Saturday, 8 April 2017

Quick Looks: Won by the Sword

Won by the Sword went down like Fat Man over Nagasaki on most wargame forums when released by GMT back in 2014. Lots of misprints on the components and errors in the rules gave it a bad rep to such an extent that GMT decided to bail it out with a patch. James and I have played a couple of games reworked version, it still rides like a bike with two missing gears but its probably the most innovative and insightful design to hit the scene in the past 10 years.


The rules; they work fine for the most part, James is clearer on the gaps than me, he reads them, I'm the opponent. What I will say is that they work if you can put the daddy pants on and make common sense decisions to fill any minor gaps.

========================================================================

> [Action item]
For each statement below, say yes or no depending on whether it agrees with the blog post, and quote the exact words from the post that decide it.
(a) GMT released Won by the Sword in 2014.
(b) The writer is the one who reads the rules.
(c) GMT put out a patch for the game.

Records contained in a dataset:

========================================================================

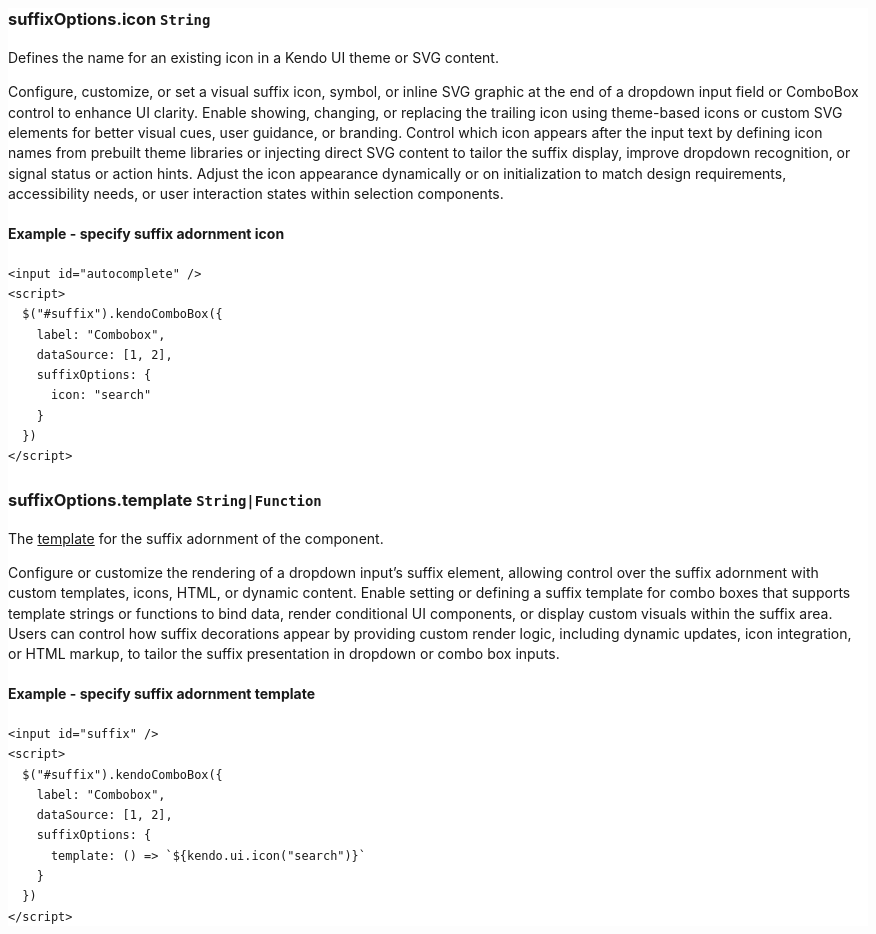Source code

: ### suffixOptions.icon `String`

Defines the name for an existing icon in a Kendo UI theme or SVG content.


<div class="meta-api-description">
Configure, customize, or set a visual suffix icon, symbol, or inline SVG graphic at the end of a dropdown input field or ComboBox control to enhance UI clarity. Enable showing, changing, or replacing the trailing icon using theme-based icons or custom SVG elements for better visual cues, user guidance, or branding. Control which icon appears after the input text by defining icon names from prebuilt theme libraries or injecting direct SVG content to tailor the suffix display, improve dropdown recognition, or signal status or action hints. Adjust the icon appearance dynamically or on initialization to match design requirements, accessibility needs, or user interaction states within selection components.
</div>

#### Example - specify suffix adornment icon

    <input id="autocomplete" />
    <script>
      $("#suffix").kendoComboBox({
        label: "Combobox",
        dataSource: [1, 2],
        suffixOptions: {
          icon: "search"
        }
      })
    </script>

### suffixOptions.template `String|Function`

The [template](/api/javascript/kendo/methods/template) for the suffix adornment of the component.


<div class="meta-api-description">
Configure or customize the rendering of a dropdown input’s suffix element, allowing control over the suffix adornment with custom templates, icons, HTML, or dynamic content. Enable setting or defining a suffix template for combo boxes that supports template strings or functions to bind data, render conditional UI components, or display custom visuals within the suffix area. Users can control how suffix decorations appear by providing custom render logic, including dynamic updates, icon integration, or HTML markup, to tailor the suffix presentation in dropdown or combo box inputs.
</div>

#### Example - specify suffix adornment template

    <input id="suffix" />
    <script>
      $("#suffix").kendoComboBox({
        label: "Combobox",
        dataSource: [1, 2],
        suffixOptions: {
          template: () => `${kendo.ui.icon("search")}`
        }
      })
    </script>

========================================================================

> [Your solution]
(a) Yes: "when released by GMT back in 2014"
(b) No: "James is clearer on the gaps than me, he reads them, I'm the opponent"
(c) Yes: "GMT decided to bail it out with a patch"